Both of the veterans, Jim Lavender and Tom Fisher, have since passed away.

Walking in their shoes

Distributed throughout the debris field, mixed up with shredded steel and cables, torpedoes and gun shells, are dozens, possibly hundreds of shoes. While the natural forces of the ocean have long ago consumed any human remains and clothing, shoes have survived. It is thought that the tanned leather is poisonous to the marine life that can consume even untreated wood.

Two shoes lay on the seafloor at 2,500 meter in the Sydney debris field.

“Shoes are so personal, so we are very interested in them as a way to really convey to an audience just how human this tragedy has been. They really show the human presence that was once there.”

An objective of the project will be to merge the 2008 image set with the 2015 image set to create an integrated superset that becomes a single, interactive site map that shows as much as is known of the wreck sites. This can then be used by marine scientists, archaeologists, and also for presentation to a wider audience.

The problem of accurately establishing scale across the two data sets and different camera types will be accomplished using the wreckage in the debris field itself. Sydney had anti-aircraft guns that used mass produced brass shell casings, many of which are scattered throughout the debris field. Brass is completely resistant to corrosion in seawater, so they provide a very convenient scale bar of known size at many points. Fortunately, the project has access to a brass shell casing of that exact type, in the collection of researcher Wes Olson.

The visual data is already being used to undertake comparisons to the 2008 imagery, to see how the wrecks have changed in only seven years.  The rate of growth of marine life was much faster than many of the team expected.

“I am glad we went back when we did, as the ships are currently still recognisable,” said Hutchison. “But that may not be the case in another 20 years.”

Getting a fix

The problems of fixing location underwater were significant.

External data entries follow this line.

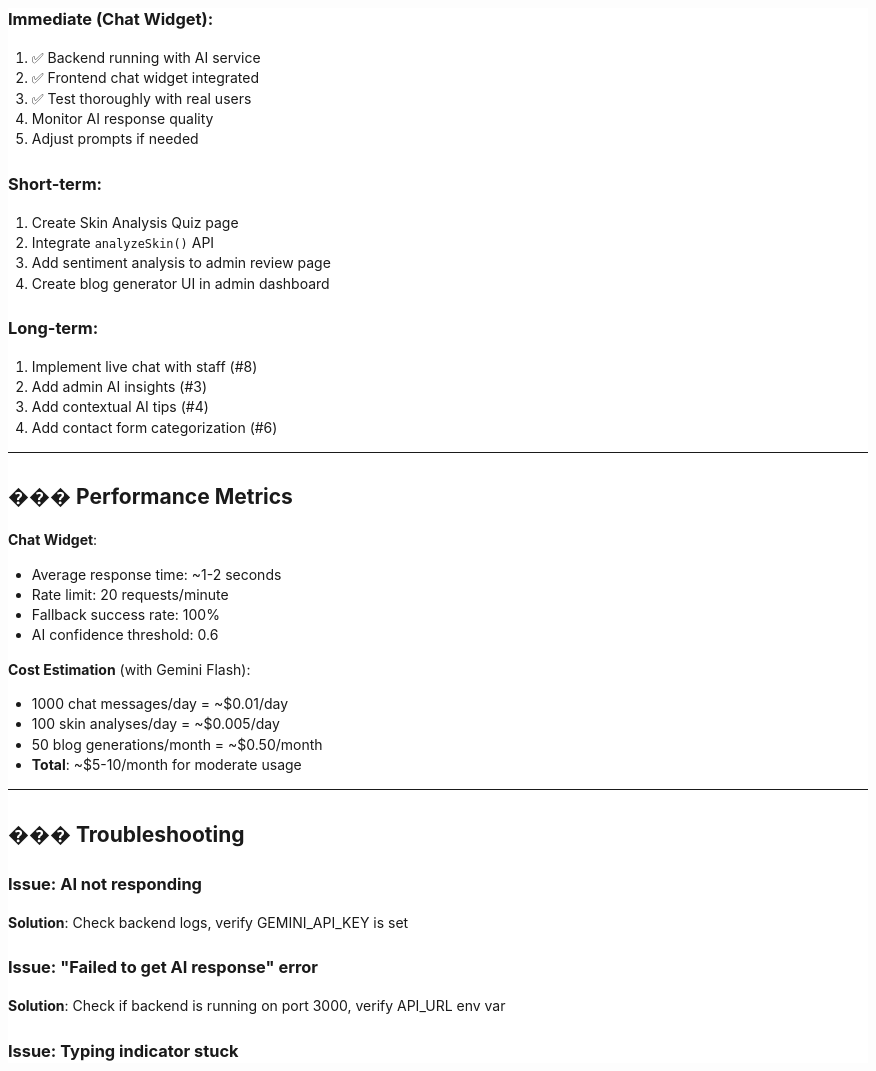 ### Immediate (Chat Widget):

1. ✅ Backend running with AI service
2. ✅ Frontend chat widget integrated
3. ✅ Test thoroughly with real users
4. Monitor AI response quality
5. Adjust prompts if needed

### Short-term:

1. Create Skin Analysis Quiz page
2. Integrate `analyzeSkin()` API
3. Add sentiment analysis to admin review page
4. Create blog generator UI in admin dashboard

### Long-term:

1. Implement live chat with staff (#8)
2. Add admin AI insights (#3)
3. Add contextual AI tips (#4)
4. Add contact form categorization (#6)

---

## ��� Performance Metrics

**Chat Widget**:

-   Average response time: ~1-2 seconds
-   Rate limit: 20 requests/minute
-   Fallback success rate: 100%
-   AI confidence threshold: 0.6

**Cost Estimation** (with Gemini Flash):

-   1000 chat messages/day = ~$0.01/day
-   100 skin analyses/day = ~$0.005/day
-   50 blog generations/month = ~$0.50/month
-   **Total**: ~$5-10/month for moderate usage

---

## ��� Troubleshooting

### Issue: AI not responding

**Solution**: Check backend logs, verify GEMINI_API_KEY is set

### Issue: "Failed to get AI response" error

**Solution**: Check if backend is running on port 3000, verify API_URL env var

### Issue: Typing indicator stuck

Very accurate underwater positions on a site can be achieved using Long Base Line system, but this involves the fixing of multiple beacons to the sea floor, a time consuming process in itself. With very limited sea time, LBL was not an option open to the expedition. The alternative was to use ship based acoustic systems to listen to beacons on the ROVs themselves, but this becomes very complex, especially under 2,500 meters of water.

Marine rusticles are quickly covering many part of the ship. 2008 on the left, 2015 on the right.

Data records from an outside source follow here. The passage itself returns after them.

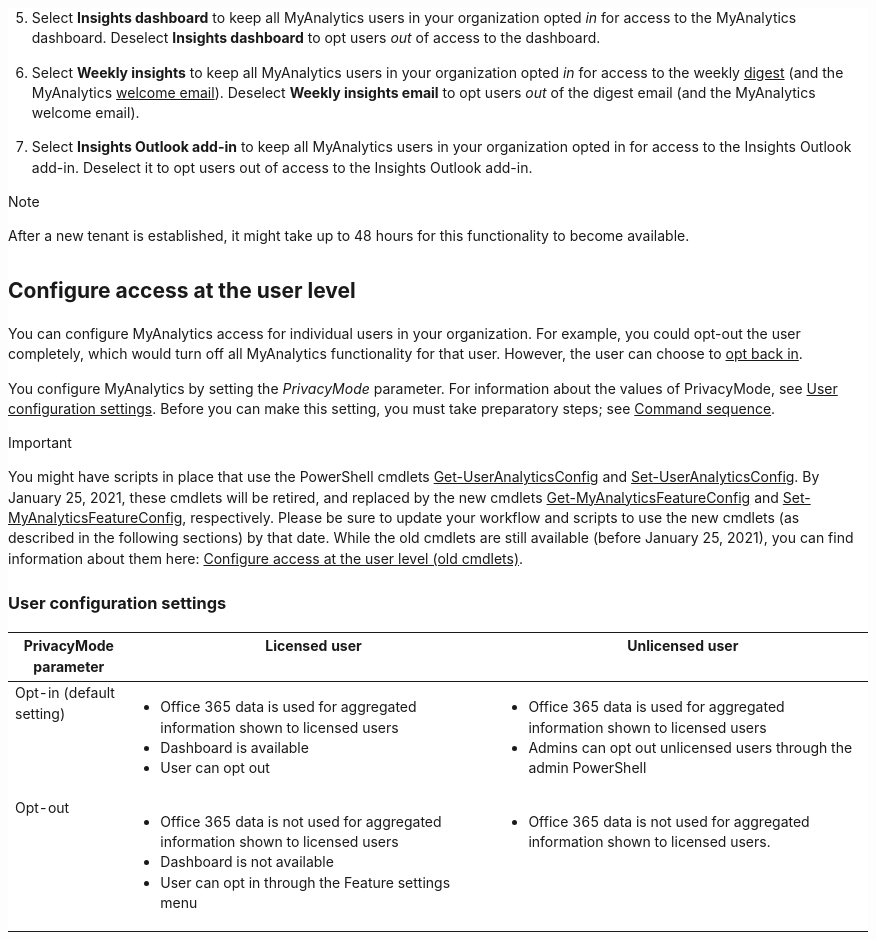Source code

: 5. Select **Insights dashboard** to keep all MyAnalytics users in your organization opted _in_ for access to the MyAnalytics dashboard. Deselect **Insights dashboard** to opt users _out_ of access to the dashboard.

6. Select **Weekly insights** to keep all MyAnalytics users in your organization opted _in_ for access to the weekly [digest](../../myanalytics/use/email-digest-2.md) (and the MyAnalytics [welcome email](../../myanalytics/use/mya-welcome-email.md)). Deselect **Weekly insights email** to opt users _out_ of the digest email (and the MyAnalytics welcome email).  

7. Select **Insights Outlook add-in** to keep all MyAnalytics users in your organization opted in for access to the Insights Outlook add-in. Deselect it to opt users out of access to the Insights Outlook add-in.

> [!Note]
> After a new tenant is established, it might take up to 48 hours for this functionality to become available. 



## Configure access at the user level

You can configure MyAnalytics access for individual users in your organization. For example, you could opt-out the user completely, which would turn off all MyAnalytics functionality for that user. However, the user can choose to [opt back in](../use/opt-out-of-mya.md#if-i-opt-out-can-i-opt-back-in).  

You configure MyAnalytics by setting the *PrivacyMode* parameter. For information about the values of PrivacyMode, see [User configuration settings](#user-configuration-settings). Before you can make this setting, you must take preparatory steps; see [Command sequence](#command-sequence).

> [!Important] 
> You might have scripts in place that use the PowerShell cmdlets [Get-UserAnalyticsConfig](https://docs.microsoft.com/powershell/module/exchange/get-useranalyticsconfig?view=exchange-ps) and [Set-UserAnalyticsConfig](https://docs.microsoft.com/powershell/module/exchange/set-useranalyticsconfig?view=exchange-ps). By January 25, 2021, these cmdlets will be retired, and replaced by the new cmdlets [Get-MyAnalyticsFeatureConfig](https://docs.microsoft.com/powershell/module/exchange/get-myanalyticsfeatureconfig?view=exchange-ps) and [Set-MyAnalyticsFeatureConfig](https://docs.microsoft.com/powershell/module/exchange/set-myanalyticsfeatureconfig?view=exchange-ps), respectively. Please be sure to update your workflow and scripts to use the new cmdlets (as described in the following sections) by that date.
> While the old cmdlets are still available (before January 25, 2021), you can find information about them here: [Configure access at the user level (old cmdlets)](config-mya-retired.md). 

### User configuration settings

PrivacyMode parameter  | Licensed user  | Unlicensed user
------------- | -------------  | ---------------
Opt-in (default setting)        | <ul><li>Office 365 data is used for aggregated information shown to licensed users</li><li>Dashboard is available</li><li>User can opt out</li></ul>  | <ul><li>Office 365 data is used for aggregated information shown to licensed users</li><li>Admins can opt out unlicensed users through the admin PowerShell </li></ul>  
Opt-out    | <ul><li>Office 365 data is not used for aggregated information shown to licensed users</li><li> Dashboard is not available</li><li>User can opt in through the Feature settings menu</li></ul>   |  <ul><li> Office 365 data is not used for aggregated information shown to licensed users.</li></ul> |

Inaccuracies can occur due to variations in water depth, temperature and salinity, as well as the motion of the vessel on the surface. Nevertheless, useful position data was achieved for each of the ROVs, and one of the ROVs was equipped with a multi-beam sonar. This has already revealed more detail of the impact craters formed when the ships collided with the seafloor, revealing the angles of decent and great speed they were travelling at, adding to the story of what happened.

It is possible that future technologies such as underwater laser scanning may be able to resurvey the wrecks sites at much less cost, and record in much higher resolution, and the work already done in 2008 and 2015 will provide base lines for the changes that are ongoing in the wreck sites.

“The technology we got to use is amazing, but what really made all that technology come together in one place, at one time, was the huge investment by corporations, specialist suppliers, government agencies, and individuals who donated their time for huge discounts, or even for free, and still treat it as the most urgent priority they had,” said Hutchison. “It is a very powerful story that everyone wanted to see brought to light.”